Nvidia Corp's forecast for first-quarter revenue fell short of Wall Street expectations as the chipmaker wrestles with a tepid personal computer market and more competition in smartphones and tablets, sending its shares down sharply after hours.

Anxious to move beyond its traditional business of designing graphics chips for PCs, Nvidia has jumped into mobile devices and late last year unveiled its new Tegra 3 processor.

Nvidia has said it expects Tegra revenues to hit $1 billion in 2012, with most growth in the second half of the year.

But with competitors Texas Instruments and Qualcomm turning up the heat with their own new mobile processors, many investors are waiting to see if the Tegra 3 chip finds its way into a top-selling device.

The bottom line is the stock has moved a lot on anticipation of Tegra growth and they haven't seen it yet, and they're certainly not guiding on it, said Evercore Partners analyst Patrick Wang.

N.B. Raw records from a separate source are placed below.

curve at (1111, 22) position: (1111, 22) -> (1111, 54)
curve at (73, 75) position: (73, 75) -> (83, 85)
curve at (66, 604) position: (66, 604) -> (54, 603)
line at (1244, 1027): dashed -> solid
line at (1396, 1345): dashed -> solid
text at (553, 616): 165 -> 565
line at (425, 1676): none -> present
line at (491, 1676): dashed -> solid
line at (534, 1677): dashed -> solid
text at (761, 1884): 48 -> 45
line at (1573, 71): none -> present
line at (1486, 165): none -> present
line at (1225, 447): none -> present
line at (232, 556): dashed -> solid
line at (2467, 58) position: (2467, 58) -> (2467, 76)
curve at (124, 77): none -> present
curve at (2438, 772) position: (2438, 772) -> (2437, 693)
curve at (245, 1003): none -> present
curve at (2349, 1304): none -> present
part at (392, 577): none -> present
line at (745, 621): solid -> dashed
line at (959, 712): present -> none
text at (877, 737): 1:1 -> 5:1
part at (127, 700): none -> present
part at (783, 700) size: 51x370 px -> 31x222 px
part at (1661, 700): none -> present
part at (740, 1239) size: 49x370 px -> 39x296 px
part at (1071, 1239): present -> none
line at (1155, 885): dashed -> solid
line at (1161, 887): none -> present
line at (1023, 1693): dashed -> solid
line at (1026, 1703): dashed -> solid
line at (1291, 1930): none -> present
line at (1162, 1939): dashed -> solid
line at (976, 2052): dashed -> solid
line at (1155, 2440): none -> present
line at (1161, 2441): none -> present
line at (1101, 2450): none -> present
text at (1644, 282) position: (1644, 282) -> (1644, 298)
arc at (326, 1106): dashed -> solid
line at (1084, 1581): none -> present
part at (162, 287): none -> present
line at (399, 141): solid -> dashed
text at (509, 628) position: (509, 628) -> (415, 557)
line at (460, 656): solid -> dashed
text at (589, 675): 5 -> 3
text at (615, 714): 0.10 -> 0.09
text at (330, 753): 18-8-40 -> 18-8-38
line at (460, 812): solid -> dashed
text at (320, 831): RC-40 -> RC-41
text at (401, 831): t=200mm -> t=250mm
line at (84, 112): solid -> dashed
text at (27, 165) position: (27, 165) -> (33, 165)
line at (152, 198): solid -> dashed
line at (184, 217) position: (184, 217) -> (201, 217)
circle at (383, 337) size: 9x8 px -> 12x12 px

Nvidia had some successes early in 2011 with its Tegra 2 chips appearing in tablets made by Samsung Electronics and LG Electronics, although sales have grown less quickly than many investors had expected.

Along with the rest of the PC supply chain, Nvidia has also been hurt by a shortage of hard drives after flooding in Thailand last year damaged factories.

Nvidia said revenue in its fiscal first quarter would be between $900 million and $930 million compared with analysts' average forecast of $944.63 million.

Nvidia also guided for an April-quarter gross margin forecast of 49.5 percent, plus or minus 1 percentage point, less than the 52.1 percent expected by analysts.

The company's shares were down 4.2 percent in extended trading after closing down 0.4 percent at $16.17 on Wednesday.

Nvidia said it had fourth-quarter net income of $116 million, or 19 cents per share, compared with $172 million, or 29 cents a share, a year ago. Analysts expected 19 cents per share.

After cutting its forecast in January due to the hard drive shortage and slower mobile chip sales, Nvidia said revenue for the quarter that ended January 29 was $953 million, up from $886 million a year ago and slightly higher than analysts' average estimate of $950 million, according to Thomson Reuters I/B/E/S.